To do>
What is needed here is every line of the records that includes "operand".

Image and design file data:
======

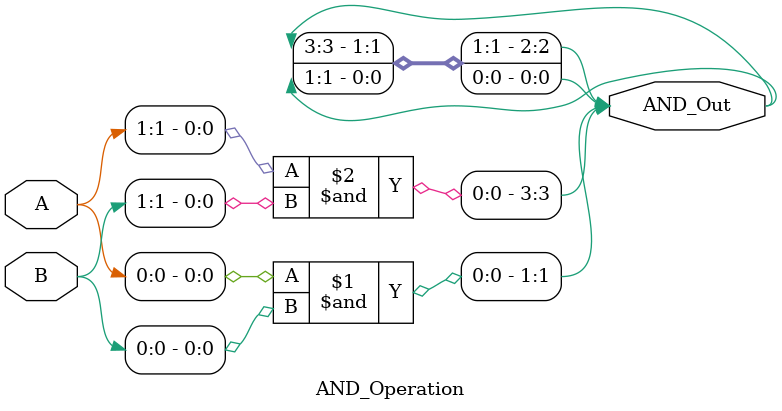
<source format=sv>
module AND_Operation (
    input  logic [1:0] A,      // 2-bit operand A
    input  logic [1:0] B,      // 2-bit operand B
    output logic [3:0] AND_Out // 4-bit AND result
);
    // Perform bitwise AND
    assign AND_Out = { {2{A[1] & B[1]}}, {2{A[0] & B[0]}} };
endmodule

</source>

======

Solved exercise>
    input  logic [1:0] A,      // 2-bit operand A
    input  logic [1:0] B,      // 2-bit operand B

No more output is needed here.